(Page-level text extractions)
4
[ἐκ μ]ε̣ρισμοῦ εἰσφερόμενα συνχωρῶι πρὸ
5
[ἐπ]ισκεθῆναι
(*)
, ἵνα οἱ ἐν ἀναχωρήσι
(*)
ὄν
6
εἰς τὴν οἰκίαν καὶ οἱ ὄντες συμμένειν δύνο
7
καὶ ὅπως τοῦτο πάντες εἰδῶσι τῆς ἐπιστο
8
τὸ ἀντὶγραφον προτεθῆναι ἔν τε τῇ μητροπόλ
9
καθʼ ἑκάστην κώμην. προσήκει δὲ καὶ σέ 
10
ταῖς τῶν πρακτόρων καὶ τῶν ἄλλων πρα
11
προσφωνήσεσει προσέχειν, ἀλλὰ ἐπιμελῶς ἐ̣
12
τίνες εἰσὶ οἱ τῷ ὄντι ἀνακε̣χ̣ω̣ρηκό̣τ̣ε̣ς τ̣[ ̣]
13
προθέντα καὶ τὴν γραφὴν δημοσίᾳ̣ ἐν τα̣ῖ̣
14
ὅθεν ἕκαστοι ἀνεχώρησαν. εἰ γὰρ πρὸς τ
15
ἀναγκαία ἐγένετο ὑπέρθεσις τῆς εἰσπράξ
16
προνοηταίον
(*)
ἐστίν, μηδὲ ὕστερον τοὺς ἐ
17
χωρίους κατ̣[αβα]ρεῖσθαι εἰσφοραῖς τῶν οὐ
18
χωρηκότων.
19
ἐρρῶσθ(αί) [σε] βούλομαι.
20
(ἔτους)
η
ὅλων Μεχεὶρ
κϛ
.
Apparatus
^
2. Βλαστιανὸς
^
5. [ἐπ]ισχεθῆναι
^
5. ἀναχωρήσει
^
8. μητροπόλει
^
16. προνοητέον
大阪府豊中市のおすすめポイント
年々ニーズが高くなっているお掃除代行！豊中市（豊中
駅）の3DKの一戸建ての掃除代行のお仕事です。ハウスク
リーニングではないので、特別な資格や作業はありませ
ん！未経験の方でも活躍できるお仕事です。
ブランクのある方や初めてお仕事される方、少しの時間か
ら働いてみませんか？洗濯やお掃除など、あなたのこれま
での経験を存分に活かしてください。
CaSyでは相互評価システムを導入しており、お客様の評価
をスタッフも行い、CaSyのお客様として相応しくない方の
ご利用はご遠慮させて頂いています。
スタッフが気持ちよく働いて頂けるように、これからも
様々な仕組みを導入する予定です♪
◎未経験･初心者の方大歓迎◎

...

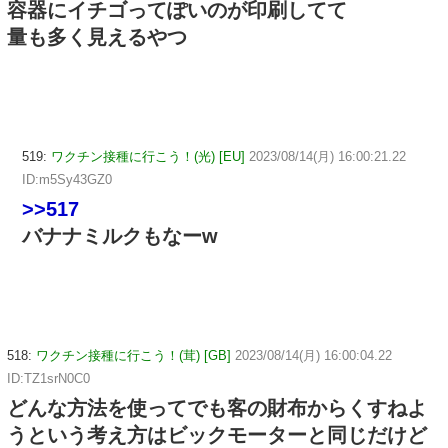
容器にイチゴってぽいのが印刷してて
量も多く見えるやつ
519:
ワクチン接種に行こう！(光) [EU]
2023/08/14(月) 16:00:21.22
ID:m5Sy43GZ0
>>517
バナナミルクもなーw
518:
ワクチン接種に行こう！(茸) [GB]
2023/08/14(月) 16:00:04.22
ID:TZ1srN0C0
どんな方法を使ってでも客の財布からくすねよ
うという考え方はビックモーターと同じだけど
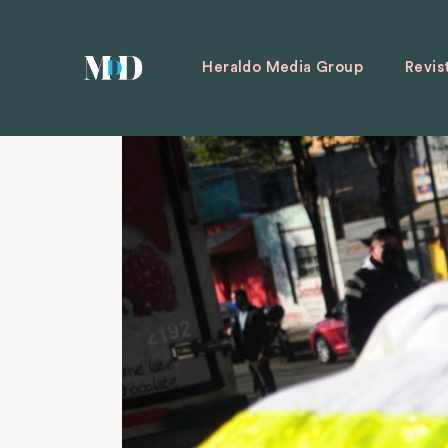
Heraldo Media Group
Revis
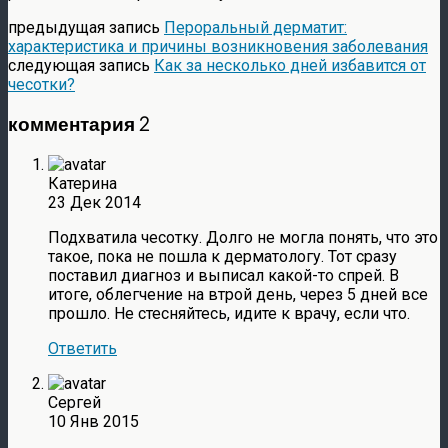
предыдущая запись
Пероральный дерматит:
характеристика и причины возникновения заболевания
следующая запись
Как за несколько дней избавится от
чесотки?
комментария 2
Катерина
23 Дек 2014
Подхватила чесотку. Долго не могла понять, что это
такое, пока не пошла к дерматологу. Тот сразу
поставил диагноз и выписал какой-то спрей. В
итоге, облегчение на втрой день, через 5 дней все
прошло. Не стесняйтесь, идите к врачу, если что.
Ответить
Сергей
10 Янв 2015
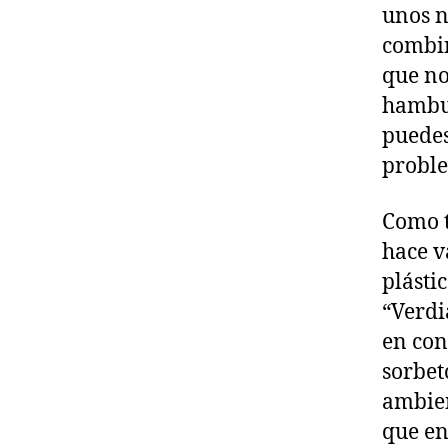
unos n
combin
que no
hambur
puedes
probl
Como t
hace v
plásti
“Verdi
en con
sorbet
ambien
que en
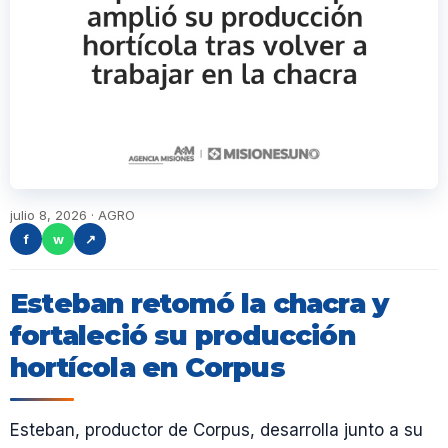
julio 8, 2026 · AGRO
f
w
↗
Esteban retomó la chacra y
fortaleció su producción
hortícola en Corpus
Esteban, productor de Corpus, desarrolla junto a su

---

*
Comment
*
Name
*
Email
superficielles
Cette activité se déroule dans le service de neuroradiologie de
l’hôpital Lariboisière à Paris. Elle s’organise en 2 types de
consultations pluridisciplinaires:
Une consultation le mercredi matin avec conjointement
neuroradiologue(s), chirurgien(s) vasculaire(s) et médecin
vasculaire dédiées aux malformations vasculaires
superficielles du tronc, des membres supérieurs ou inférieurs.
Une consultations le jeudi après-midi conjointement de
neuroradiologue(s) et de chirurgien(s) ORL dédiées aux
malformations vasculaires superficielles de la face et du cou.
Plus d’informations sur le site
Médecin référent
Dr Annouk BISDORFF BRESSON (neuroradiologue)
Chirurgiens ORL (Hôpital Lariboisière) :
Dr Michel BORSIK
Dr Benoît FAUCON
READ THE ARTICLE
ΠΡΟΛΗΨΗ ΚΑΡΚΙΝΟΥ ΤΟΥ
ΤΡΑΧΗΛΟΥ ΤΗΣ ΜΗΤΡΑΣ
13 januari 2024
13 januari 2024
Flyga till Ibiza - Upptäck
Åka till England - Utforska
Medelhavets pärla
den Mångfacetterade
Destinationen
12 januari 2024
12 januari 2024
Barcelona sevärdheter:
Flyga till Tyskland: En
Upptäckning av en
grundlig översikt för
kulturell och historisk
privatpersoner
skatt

### [What to do]
Copy out each line of the entries that holds "consultations".

### [Reply]
consultations pluridisciplinaires:
Une consultations le jeudi après-midi conjointement de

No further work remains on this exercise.